The evangelistic newspaper of the modern Jesus Army
2009
TRUE DEFINITIONS: MARTYR
Words can change their meanings. Streetpaper wants to rescue a few...
THE WORD "martyr" has come to be associated with images of planes flying into buildings and cars bursting into flames. A word for fanatical suicide bombers.
But the word itself has been hijacked. It started out as the Greek word martys which means "witness" - someone who testifies in court.
The first Christians adapted it to mean someone who "testified" that Jesus was alive and was their master. They often paid a high price for that testimony. Some paid with their lives. And so the word martyr came to describe those who paid for their faith with their life.
But these martyrs couldn't have been more different from suicide bombers who die for hate and vengeance.
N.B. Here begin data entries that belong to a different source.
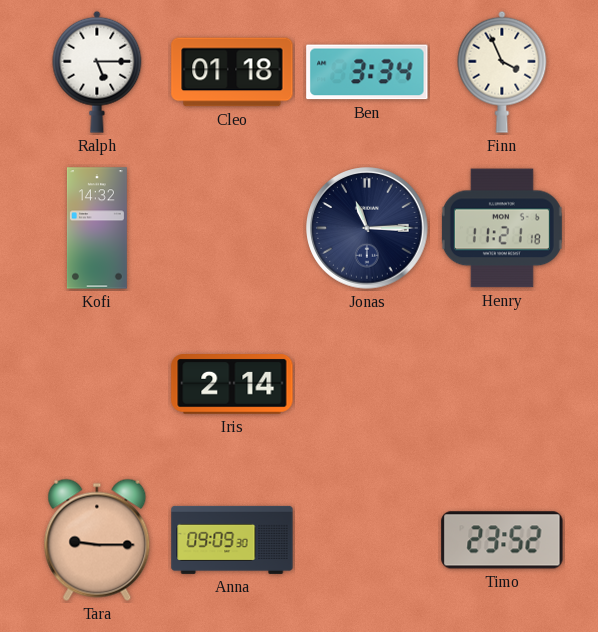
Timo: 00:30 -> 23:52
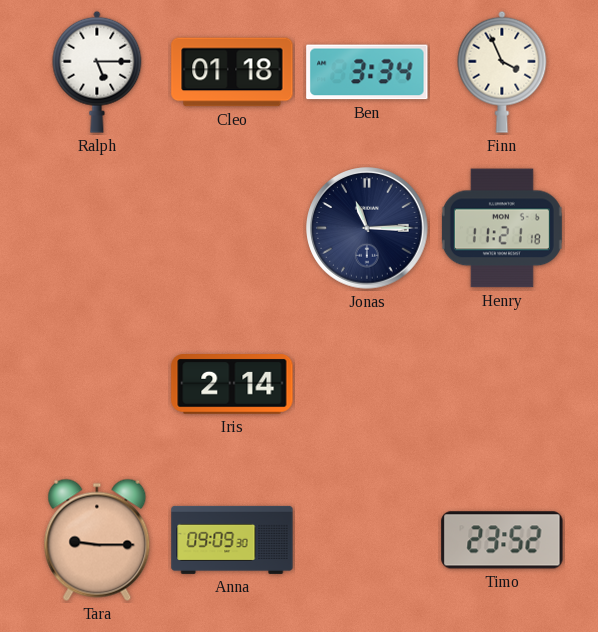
Kofi: 14:32 -> none
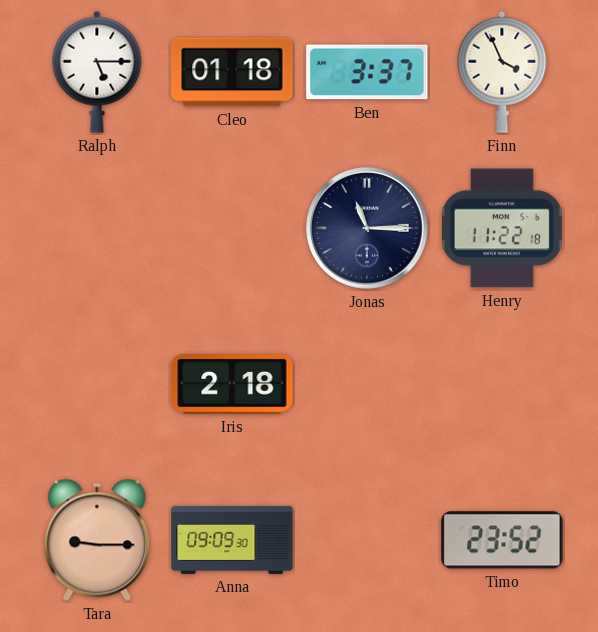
Ben: 3:34 -> 3:37
Henry: 11:21 -> 11:22
Iris: 2:14 -> 2:18
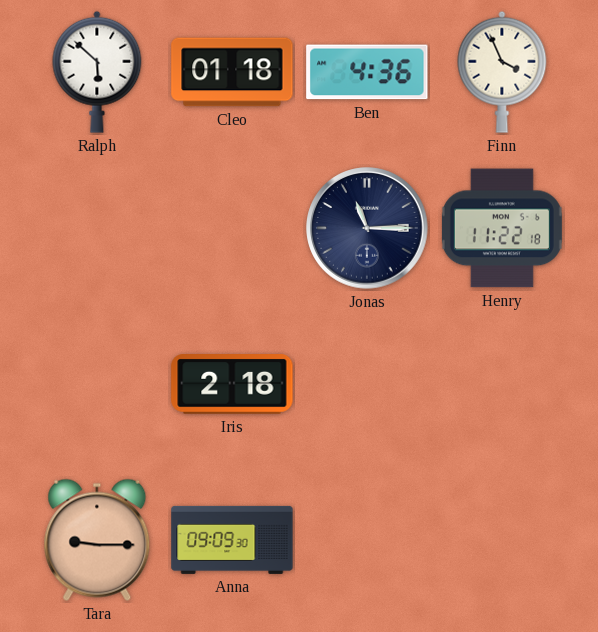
Ralph: 5:15 -> 5:52
Ben: 3:37 -> 4:36
Timo: 23:52 -> none
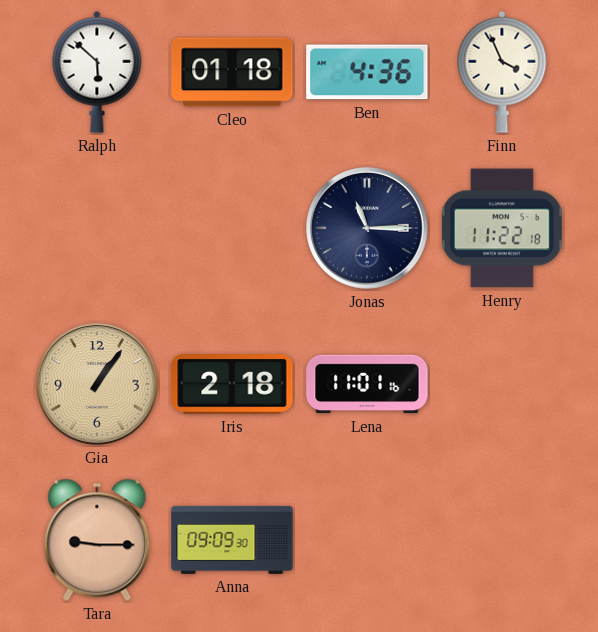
Gia: none -> 1:06
Lena: none -> 11:01
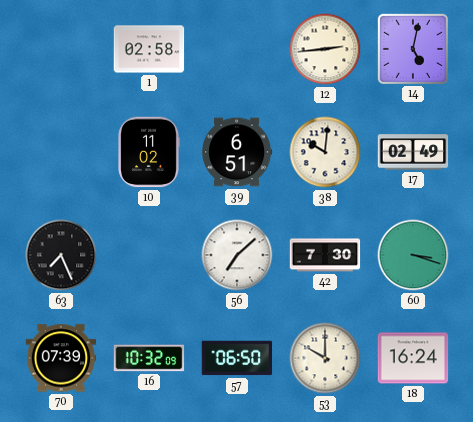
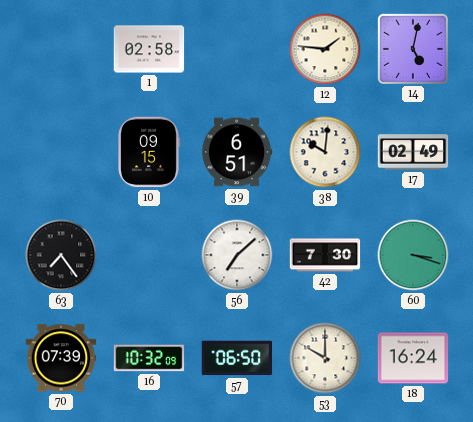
12: 2:44 -> 1:46
10: 11:02 -> 09:15
63: 7:26 -> 7:24
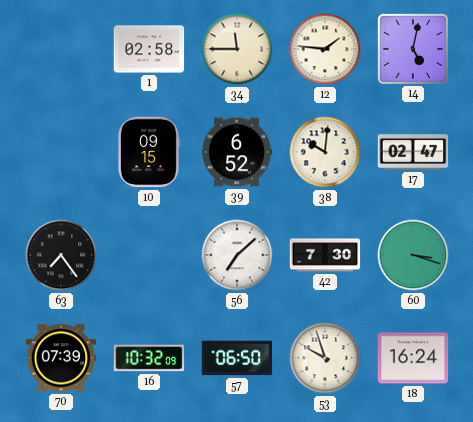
34: none -> 11:45
39: 6:51 -> 6:52
17: 02:49 -> 02:47
53: 10:00 -> 9:57
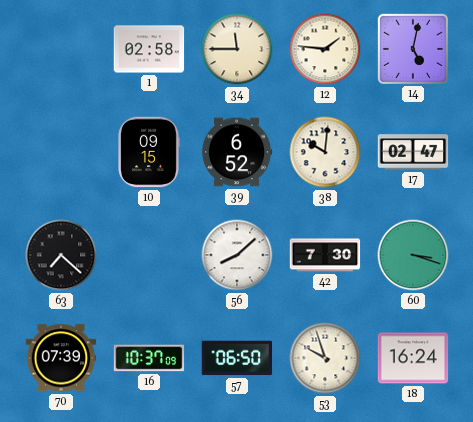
63: 7:24 -> 7:22
56: 7:08 -> 8:08
16: 10:32 -> 10:37
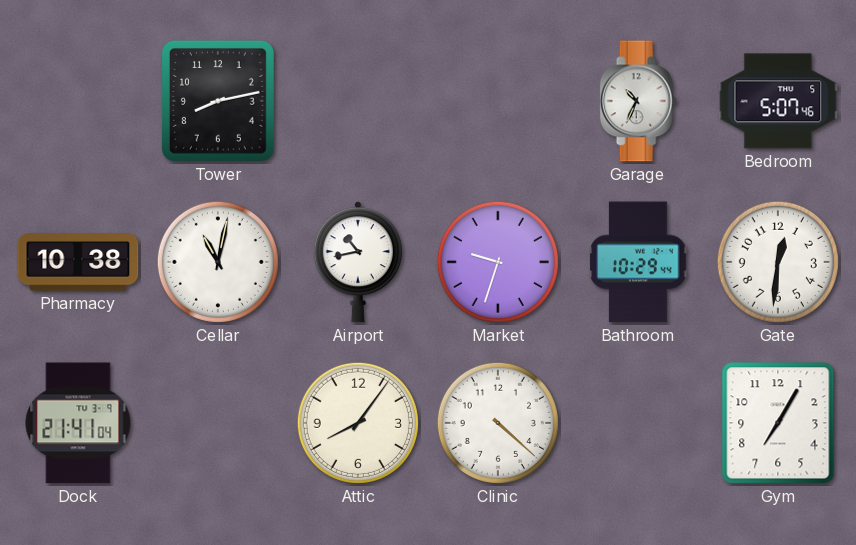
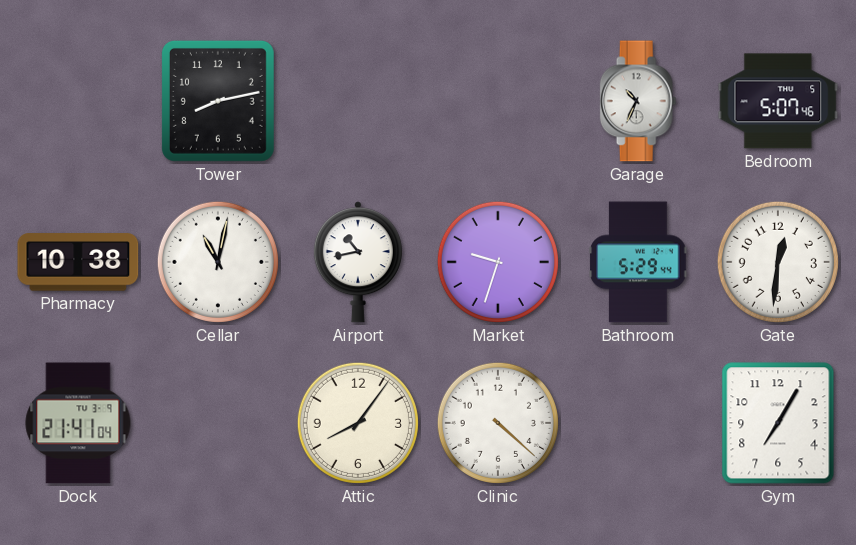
Bathroom: 10:29 -> 5:29
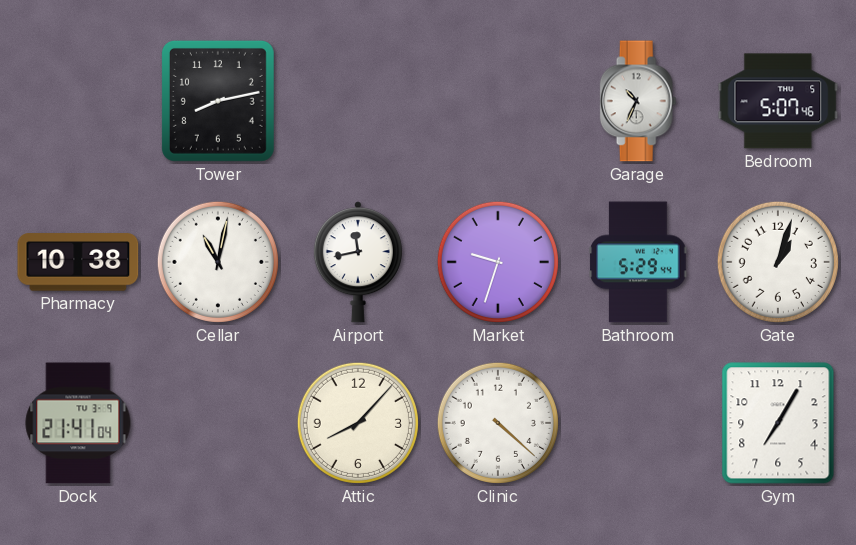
Airport: 10:43 -> 11:43
Gate: 12:31 -> 1:03
Attic: 8:06 -> 8:07
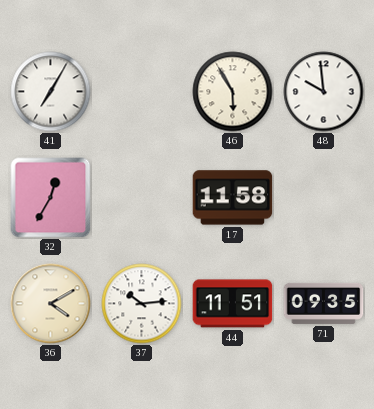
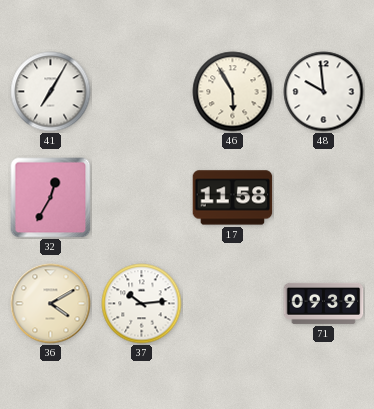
44: 11:51 -> none
71: 09:35 -> 09:39
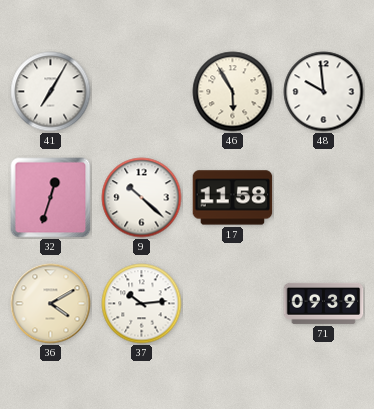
32: 12:35 -> 12:33
9: none -> 10:22
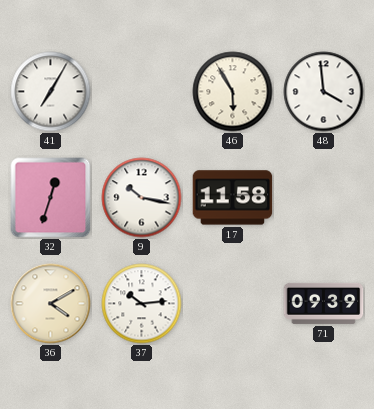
48: 9:59 -> 3:59
9: 10:22 -> 10:17
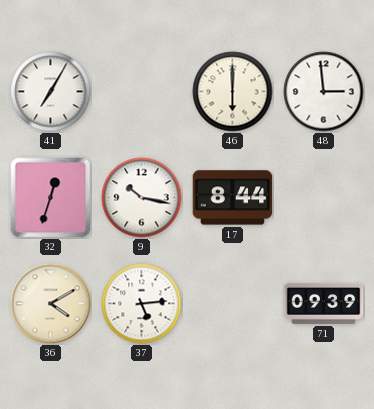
46: 5:55 -> 6:00
48: 3:59 -> 2:59
17: 11:58 -> 8:44
37: 10:14 -> 5:14
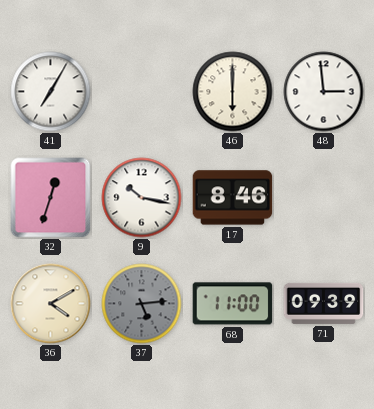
17: 8:44 -> 8:46
37 dial: white -> grey
68: none -> 11:00
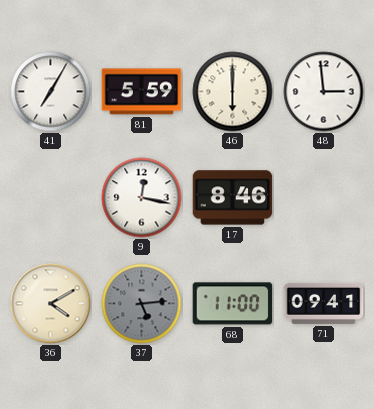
81: none -> 5:59
32: 12:33 -> none
9: 10:17 -> 12:17
71: 09:39 -> 09:41
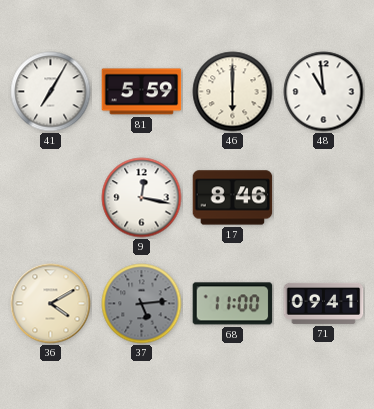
48: 2:59 -> 10:59
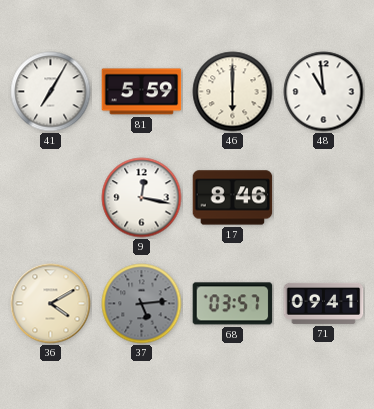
68: 11:00 -> 03:57
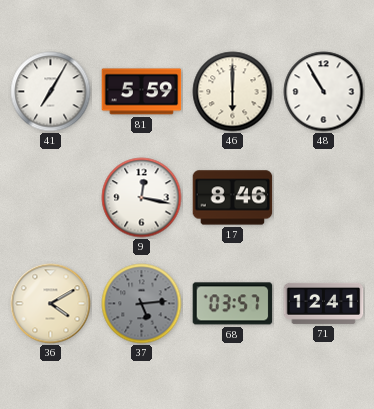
48: 10:59 -> 10:55
71: 09:41 -> 12:41
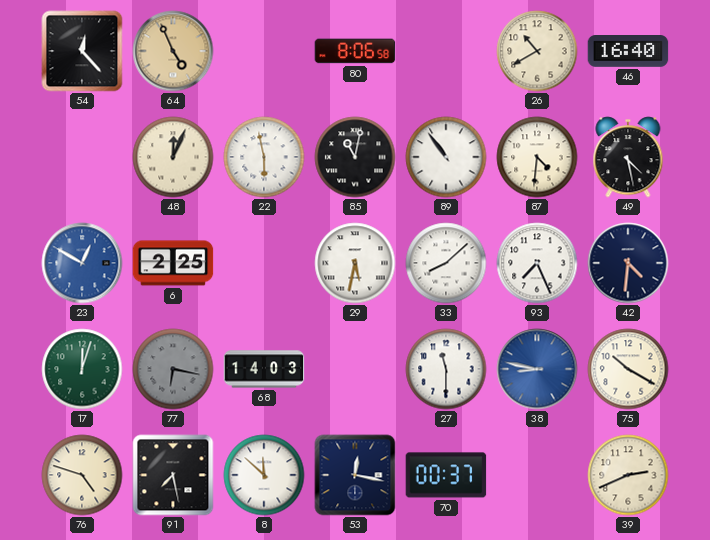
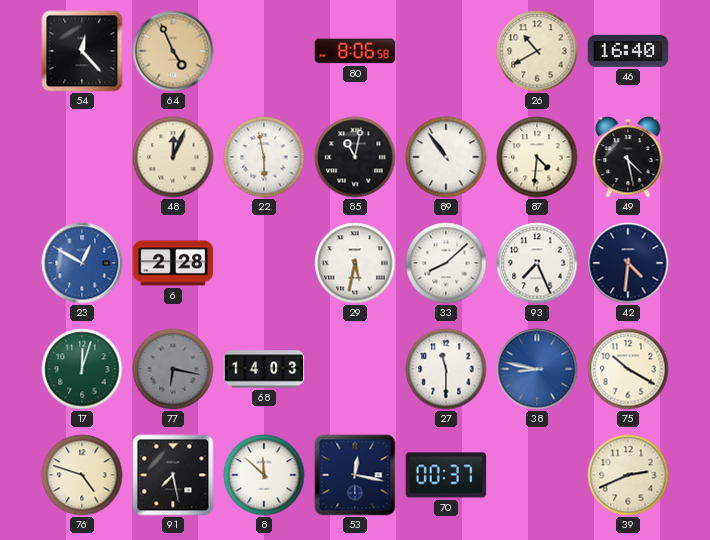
6: 2:25 -> 2:28
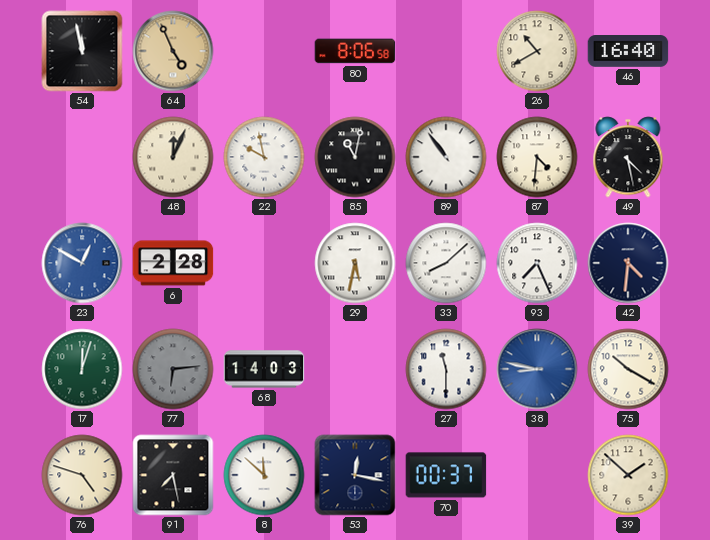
54: 12:23 -> 11:58
22: 5:58 -> 9:58
77: 6:17 -> 6:14
39: 2:41 -> 1:52
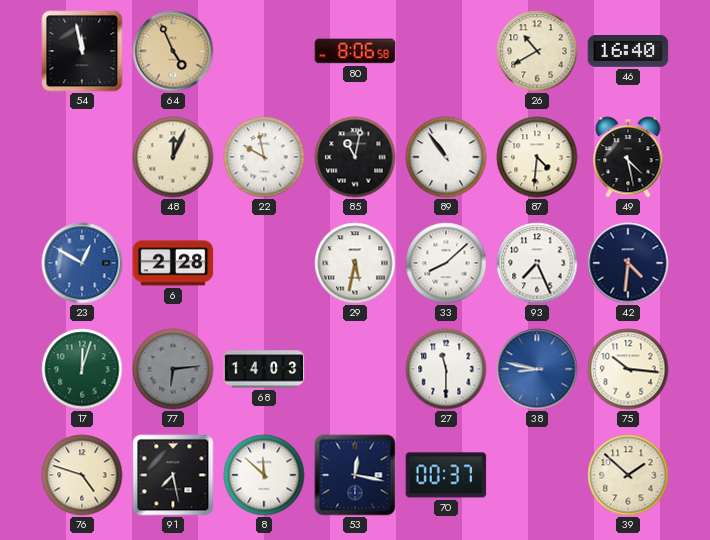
75: 10:20 -> 10:16
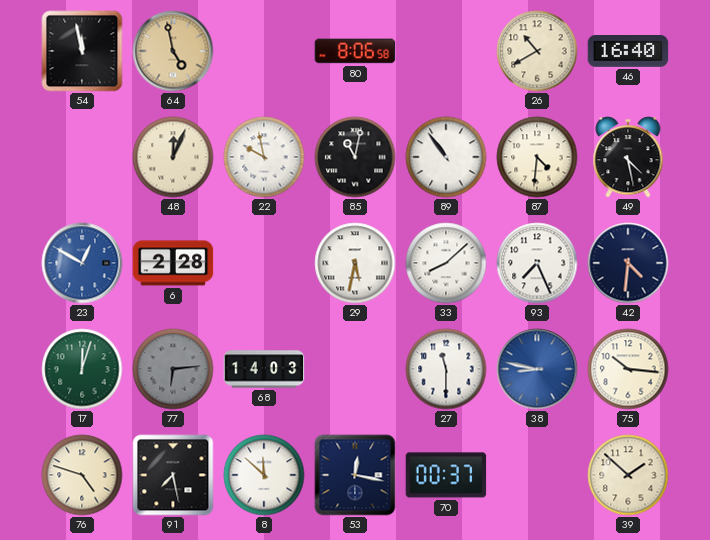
64: 4:56 -> 4:58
The first ever Christian martyr was a man called Stephen. Surrounded by murderers throwing rocks at him, Stephen died with these words on his lips: "Lord, don't blame them for what they have done". He died loving.
He was following in Jesus' footsteps. As soldiers were nailing Jesus to a cross, He prayed: "Father, forgive these people! They don't know what they're doing." Jesus died forgiving.
In fact, the death of Jesus was one great big, cosmic act of forgiveness. God Himself soaked up human evil on that day and exhausted its power. That's worth living - and dying - for.